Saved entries
____________
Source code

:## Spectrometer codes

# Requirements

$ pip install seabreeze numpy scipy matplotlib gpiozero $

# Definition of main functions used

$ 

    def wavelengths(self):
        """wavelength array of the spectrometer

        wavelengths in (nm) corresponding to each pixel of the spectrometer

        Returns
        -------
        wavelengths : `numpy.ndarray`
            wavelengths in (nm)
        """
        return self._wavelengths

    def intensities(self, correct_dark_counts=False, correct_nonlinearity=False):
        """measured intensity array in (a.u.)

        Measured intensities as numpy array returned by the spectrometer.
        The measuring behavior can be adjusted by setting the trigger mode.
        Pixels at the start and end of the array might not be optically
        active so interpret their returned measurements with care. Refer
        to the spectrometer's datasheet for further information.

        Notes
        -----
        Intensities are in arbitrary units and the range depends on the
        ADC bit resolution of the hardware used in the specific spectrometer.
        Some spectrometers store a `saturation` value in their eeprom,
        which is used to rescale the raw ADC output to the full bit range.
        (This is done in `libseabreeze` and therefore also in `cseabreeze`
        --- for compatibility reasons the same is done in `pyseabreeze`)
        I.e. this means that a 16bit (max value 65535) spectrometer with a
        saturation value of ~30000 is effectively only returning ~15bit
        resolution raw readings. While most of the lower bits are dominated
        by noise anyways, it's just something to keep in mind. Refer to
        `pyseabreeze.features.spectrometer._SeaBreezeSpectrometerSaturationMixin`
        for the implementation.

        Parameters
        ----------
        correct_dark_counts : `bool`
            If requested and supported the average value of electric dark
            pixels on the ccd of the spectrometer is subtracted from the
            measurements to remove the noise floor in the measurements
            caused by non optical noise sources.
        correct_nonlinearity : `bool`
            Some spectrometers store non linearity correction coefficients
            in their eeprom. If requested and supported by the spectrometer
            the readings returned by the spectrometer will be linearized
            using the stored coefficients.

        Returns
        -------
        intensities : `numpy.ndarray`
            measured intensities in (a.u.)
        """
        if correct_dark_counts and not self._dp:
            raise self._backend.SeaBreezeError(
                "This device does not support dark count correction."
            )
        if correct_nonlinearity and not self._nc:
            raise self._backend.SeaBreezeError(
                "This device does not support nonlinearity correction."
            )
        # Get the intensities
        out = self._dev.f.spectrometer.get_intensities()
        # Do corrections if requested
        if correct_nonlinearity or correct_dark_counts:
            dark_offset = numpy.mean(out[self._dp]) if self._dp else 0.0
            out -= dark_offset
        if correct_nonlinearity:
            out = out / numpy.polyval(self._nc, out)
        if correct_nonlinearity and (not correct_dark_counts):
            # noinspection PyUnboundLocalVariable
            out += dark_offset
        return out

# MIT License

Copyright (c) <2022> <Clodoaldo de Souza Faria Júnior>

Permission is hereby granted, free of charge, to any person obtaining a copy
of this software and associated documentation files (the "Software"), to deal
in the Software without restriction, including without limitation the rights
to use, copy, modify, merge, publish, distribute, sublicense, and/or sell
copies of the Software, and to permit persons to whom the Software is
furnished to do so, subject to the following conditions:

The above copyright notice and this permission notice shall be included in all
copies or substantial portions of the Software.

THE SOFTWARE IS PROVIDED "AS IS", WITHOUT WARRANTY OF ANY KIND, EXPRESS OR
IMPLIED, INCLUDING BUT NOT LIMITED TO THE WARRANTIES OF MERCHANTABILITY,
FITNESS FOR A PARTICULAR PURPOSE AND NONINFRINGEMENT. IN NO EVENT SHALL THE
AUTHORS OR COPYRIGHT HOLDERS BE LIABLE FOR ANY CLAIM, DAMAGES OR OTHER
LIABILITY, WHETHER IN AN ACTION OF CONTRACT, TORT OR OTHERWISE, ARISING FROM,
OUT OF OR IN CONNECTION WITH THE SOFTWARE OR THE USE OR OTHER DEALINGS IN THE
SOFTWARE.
____________
### Written task
Reproduce every one of the lines above verbatim, without any alteration.

### Exercise response
Source code

:## Spectrometer codes

# Requirements

$ pip install seabreeze numpy scipy matplotlib gpiozero $

# Definition of main functions used

$ 

    def wavelengths(self):
        """wavelength array of the spectrometer

        wavelengths in (nm) corresponding to each pixel of the spectrometer

        Returns
        -------
        wavelengths : `numpy.ndarray`
            wavelengths in (nm)
        """
        return self._wavelengths

    def intensities(self, correct_dark_counts=False, correct_nonlinearity=False):
        """measured intensity array in (a.u.)

        Measured intensities as numpy array returned by the spectrometer.
        The measuring behavior can be adjusted by setting the trigger mode.
        Pixels at the start and end of the array might not be optically
        active so interpret their returned measurements with care. Refer
        to the spectrometer's datasheet for further information.

        Notes
        -----
        Intensities are in arbitrary units and the range depends on the
        ADC bit resolution of the hardware used in the specific spectrometer.
        Some spectrometers store a `saturation` value in their eeprom,
        which is used to rescale the raw ADC output to the full bit range.
        (This is done in `libseabreeze` and therefore also in `cseabreeze`
        --- for compatibility reasons the same is done in `pyseabreeze`)
        I.e. this means that a 16bit (max value 65535) spectrometer with a
        saturation value of ~30000 is effectively only returning ~15bit
        resolution raw readings. While most of the lower bits are dominated
        by noise anyways, it's just something to keep in mind. Refer to
        `pyseabreeze.features.spectrometer._SeaBreezeSpectrometerSaturationMixin`
        for the implementation.

        Parameters
        ----------
        correct_dark_counts : `bool`
            If requested and supported the average value of electric dark
            pixels on the ccd of the spectrometer is subtracted from the
            measurements to remove the noise floor in the measurements
            caused by non optical noise sources.
        correct_nonlinearity : `bool`
            Some spectrometers store non linearity correction coefficients
            in their eeprom. If requested and supported by the spectrometer
            the readings returned by the spectrometer will be linearized
            using the stored coefficients.

        Returns
        -------
        intensities : `numpy.ndarray`
            measured intensities in (a.u.)
        """
        if correct_dark_counts and not self._dp:
            raise self._backend.SeaBreezeError(
                "This device does not support dark count correction."
            )
        if correct_nonlinearity and not self._nc:
            raise self._backend.SeaBreezeError(
                "This device does not support nonlinearity correction."
            )
        # Get the intensities
        out = self._dev.f.spectrometer.get_intensities()
        # Do corrections if requested
        if correct_nonlinearity or correct_dark_counts:
            dark_offset = numpy.mean(out[self._dp]) if self._dp else 0.0
            out -= dark_offset
        if correct_nonlinearity:
            out = out / numpy.polyval(self._nc, out)
        if correct_nonlinearity and (not correct_dark_counts):
            # noinspection PyUnboundLocalVariable
            out += dark_offset
        return out

# MIT License

Copyright (c) <2022> <Clodoaldo de Souza Faria Júnior>

Permission is hereby granted, free of charge, to any person obtaining a copy
of this software and associated documentation files (the "Software"), to deal
in the Software without restriction, including without limitation the rights
to use, copy, modify, merge, publish, distribute, sublicense, and/or sell
copies of the Software, and to permit persons to whom the Software is
furnished to do so, subject to the following conditions:

The above copyright notice and this permission notice shall be included in all
copies or substantial portions of the Software.

THE SOFTWARE IS PROVIDED "AS IS", WITHOUT WARRANTY OF ANY KIND, EXPRESS OR
IMPLIED, INCLUDING BUT NOT LIMITED TO THE WARRANTIES OF MERCHANTABILITY,
FITNESS FOR A PARTICULAR PURPOSE AND NONINFRINGEMENT. IN NO EVENT SHALL THE
AUTHORS OR COPYRIGHT HOLDERS BE LIABLE FOR ANY CLAIM, DAMAGES OR OTHER
LIABILITY, WHETHER IN AN ACTION OF CONTRACT, TORT OR OTHERWISE, ARISING FROM,
OUT OF OR IN CONNECTION WITH THE SOFTWARE OR THE USE OR OTHER DEALINGS IN THE
SOFTWARE.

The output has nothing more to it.